Still the same result. Okay. Let's do the loc version.
Now, for this one, I'm going to create a new code block so we can continue to compare it, compare the values to this one. I didn't do this with the last one, which meant that up here, like, we could only output one of them unless we print. So, I'm going to make a new code block and say now using loc.
And let's take a look at what that would look like. We could say car sales or cars.loc and say, okay, I want 154 to 156. Now, we still have to do numbers because our rows just don't have names.
But for the columns, we can make this a lot easier. Fuel, oh, and of course, this is inclusive. So, it's 154 up to and including 156.
Notice we want 154 to 157 here. All right. So, the columns we want are fuel efficiency to power perf factor.

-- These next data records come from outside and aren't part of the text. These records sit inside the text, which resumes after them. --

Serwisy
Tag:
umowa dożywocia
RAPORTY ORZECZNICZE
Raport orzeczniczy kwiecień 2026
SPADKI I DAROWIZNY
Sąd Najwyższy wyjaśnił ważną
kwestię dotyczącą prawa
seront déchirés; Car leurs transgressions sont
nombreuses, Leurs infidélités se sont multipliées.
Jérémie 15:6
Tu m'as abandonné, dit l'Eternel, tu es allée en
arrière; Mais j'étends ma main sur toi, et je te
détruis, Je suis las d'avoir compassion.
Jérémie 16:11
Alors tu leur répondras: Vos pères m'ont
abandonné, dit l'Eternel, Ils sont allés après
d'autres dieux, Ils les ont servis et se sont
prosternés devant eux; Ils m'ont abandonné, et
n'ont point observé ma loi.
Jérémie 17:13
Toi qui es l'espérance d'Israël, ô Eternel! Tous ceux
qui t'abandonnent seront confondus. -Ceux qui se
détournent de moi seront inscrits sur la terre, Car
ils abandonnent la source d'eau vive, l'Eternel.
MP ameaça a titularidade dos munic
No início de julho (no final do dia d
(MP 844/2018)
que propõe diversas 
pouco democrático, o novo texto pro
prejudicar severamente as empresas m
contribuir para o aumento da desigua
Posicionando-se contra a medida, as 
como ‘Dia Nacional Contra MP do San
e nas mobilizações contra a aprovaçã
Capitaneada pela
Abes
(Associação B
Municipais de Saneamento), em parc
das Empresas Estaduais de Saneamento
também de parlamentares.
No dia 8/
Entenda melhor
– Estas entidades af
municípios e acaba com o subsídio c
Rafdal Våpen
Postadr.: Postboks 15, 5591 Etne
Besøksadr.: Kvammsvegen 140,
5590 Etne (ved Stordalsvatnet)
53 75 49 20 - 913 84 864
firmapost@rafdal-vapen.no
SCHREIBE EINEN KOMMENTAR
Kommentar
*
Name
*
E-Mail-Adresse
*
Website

Power perf factor. Inclusive. So, we can say fuel efficiency to power perf factor.
And we should get the same result. Although, you know, always worth checking. We did.
We did get the exact same result. Now, we could write this to be a little more a little more like the other one. A little more like negative three.
However, because we're dealing with actual row numbers and not indexes anymore, like these are the names, 154 to 156, not really numbers anymore. Just like these are the names for these columns. We can't quite do the negative three there.
But if we want to do that, we could say I want the length of cars dot index. Cars dot index is the rows of cars. The index numbers.
The length of that list minus three. So, that would be 154. This way if we add another one to the end, well, that would still be the one we'd want to start with.
If we still want to get the last three. And then we could say colon for do that from that on. So, from the last three on to the end.
Similar to this. And then I'm going to copy and paste for the next part. I want still these columns.
All right. Let's see if we get the same result. Looks good.
That's the solution for this challenge. I hope that was good practice for your slices of Pandas DataFrames skills.